How many lines of these entries hold the string "depth"? Answer with the number alone.

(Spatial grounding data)
--- START ---
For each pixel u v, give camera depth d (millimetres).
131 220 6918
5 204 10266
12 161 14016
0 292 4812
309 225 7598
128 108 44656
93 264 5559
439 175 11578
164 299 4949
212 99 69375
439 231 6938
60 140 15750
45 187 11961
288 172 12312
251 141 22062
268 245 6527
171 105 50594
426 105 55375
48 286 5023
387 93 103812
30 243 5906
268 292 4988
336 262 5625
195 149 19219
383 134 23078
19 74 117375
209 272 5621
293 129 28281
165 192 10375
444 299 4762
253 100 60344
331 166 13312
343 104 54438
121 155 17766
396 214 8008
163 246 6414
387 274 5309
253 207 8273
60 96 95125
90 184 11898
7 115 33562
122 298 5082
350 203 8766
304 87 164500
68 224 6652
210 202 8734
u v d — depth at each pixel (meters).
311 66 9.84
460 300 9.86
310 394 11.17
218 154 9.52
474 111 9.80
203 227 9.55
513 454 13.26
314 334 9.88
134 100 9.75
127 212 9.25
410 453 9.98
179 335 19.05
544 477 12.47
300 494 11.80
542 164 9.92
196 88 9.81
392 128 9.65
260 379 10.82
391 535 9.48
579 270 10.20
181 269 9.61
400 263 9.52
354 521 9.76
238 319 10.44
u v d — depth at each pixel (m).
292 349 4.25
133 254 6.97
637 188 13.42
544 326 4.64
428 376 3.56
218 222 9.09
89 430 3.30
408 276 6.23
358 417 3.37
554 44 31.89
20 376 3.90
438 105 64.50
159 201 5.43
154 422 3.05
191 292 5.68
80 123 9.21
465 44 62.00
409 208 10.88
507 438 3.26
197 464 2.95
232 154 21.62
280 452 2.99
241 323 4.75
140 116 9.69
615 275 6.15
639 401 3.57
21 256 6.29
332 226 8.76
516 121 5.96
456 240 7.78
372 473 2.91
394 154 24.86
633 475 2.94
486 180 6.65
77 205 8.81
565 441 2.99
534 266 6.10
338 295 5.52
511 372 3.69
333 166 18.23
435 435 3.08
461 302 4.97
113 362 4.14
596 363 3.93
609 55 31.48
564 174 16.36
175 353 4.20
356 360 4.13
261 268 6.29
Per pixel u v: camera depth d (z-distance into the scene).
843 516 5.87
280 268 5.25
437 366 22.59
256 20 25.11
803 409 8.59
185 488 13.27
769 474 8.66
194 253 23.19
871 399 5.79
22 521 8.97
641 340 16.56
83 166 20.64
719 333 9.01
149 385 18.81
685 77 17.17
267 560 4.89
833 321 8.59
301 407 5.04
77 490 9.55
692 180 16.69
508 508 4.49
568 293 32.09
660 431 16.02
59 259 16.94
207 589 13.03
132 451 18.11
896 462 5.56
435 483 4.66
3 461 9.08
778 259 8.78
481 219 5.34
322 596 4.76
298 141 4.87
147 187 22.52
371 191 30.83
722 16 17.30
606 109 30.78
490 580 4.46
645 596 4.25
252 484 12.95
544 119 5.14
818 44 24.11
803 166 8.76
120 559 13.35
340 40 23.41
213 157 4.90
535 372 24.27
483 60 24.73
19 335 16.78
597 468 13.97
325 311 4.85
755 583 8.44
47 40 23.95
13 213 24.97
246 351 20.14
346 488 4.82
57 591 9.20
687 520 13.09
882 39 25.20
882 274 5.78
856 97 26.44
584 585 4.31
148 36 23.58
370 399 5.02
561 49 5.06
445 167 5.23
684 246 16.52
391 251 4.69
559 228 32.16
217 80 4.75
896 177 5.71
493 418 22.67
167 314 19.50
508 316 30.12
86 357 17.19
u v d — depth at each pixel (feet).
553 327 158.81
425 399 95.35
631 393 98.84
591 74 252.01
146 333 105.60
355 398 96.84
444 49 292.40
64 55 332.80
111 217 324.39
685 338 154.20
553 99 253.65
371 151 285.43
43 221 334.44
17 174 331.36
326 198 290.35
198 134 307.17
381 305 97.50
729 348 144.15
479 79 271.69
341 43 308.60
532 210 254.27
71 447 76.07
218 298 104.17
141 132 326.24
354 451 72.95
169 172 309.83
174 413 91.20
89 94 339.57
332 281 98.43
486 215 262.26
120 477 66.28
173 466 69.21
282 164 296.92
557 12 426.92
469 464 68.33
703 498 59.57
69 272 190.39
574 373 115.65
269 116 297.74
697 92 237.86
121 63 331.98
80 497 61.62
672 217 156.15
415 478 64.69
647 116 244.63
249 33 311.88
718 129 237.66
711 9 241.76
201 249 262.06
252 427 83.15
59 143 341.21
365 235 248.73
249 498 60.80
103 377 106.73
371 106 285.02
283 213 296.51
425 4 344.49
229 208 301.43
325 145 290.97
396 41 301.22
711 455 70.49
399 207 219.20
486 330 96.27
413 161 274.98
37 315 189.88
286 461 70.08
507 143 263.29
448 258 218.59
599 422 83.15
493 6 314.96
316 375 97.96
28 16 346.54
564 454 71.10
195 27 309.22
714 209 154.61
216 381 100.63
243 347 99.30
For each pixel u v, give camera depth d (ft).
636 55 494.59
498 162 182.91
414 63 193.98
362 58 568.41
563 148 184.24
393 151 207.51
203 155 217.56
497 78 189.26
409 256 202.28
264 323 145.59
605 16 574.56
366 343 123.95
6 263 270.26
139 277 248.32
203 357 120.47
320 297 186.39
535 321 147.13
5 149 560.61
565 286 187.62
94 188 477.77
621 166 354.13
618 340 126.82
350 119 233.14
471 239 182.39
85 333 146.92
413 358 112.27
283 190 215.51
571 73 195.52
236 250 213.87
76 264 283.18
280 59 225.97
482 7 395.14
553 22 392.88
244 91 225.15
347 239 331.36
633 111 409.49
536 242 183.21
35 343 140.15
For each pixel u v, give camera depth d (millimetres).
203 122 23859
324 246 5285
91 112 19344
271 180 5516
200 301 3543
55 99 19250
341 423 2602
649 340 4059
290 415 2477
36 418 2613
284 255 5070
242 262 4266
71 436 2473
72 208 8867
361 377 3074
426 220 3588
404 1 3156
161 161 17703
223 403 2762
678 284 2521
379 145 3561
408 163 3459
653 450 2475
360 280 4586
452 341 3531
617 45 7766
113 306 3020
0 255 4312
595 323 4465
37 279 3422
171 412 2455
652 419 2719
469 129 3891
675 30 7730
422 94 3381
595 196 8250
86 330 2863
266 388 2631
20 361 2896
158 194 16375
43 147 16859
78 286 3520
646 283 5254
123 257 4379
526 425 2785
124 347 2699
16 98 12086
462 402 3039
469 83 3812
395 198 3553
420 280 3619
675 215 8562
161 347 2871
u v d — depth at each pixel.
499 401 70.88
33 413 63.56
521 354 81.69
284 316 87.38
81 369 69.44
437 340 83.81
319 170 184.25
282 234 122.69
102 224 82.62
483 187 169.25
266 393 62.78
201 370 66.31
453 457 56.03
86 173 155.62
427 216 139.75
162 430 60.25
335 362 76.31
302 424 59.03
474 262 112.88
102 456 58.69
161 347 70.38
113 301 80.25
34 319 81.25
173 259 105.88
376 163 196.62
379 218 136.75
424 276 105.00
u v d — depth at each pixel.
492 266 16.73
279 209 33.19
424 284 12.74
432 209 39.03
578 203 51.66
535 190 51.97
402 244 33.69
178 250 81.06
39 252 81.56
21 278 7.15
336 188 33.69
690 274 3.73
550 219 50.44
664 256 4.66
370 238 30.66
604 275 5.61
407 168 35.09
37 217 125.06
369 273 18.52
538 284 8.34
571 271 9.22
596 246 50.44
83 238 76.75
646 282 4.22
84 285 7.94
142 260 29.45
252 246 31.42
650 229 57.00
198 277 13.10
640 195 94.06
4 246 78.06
--- END ---
* [Output for this task]: 9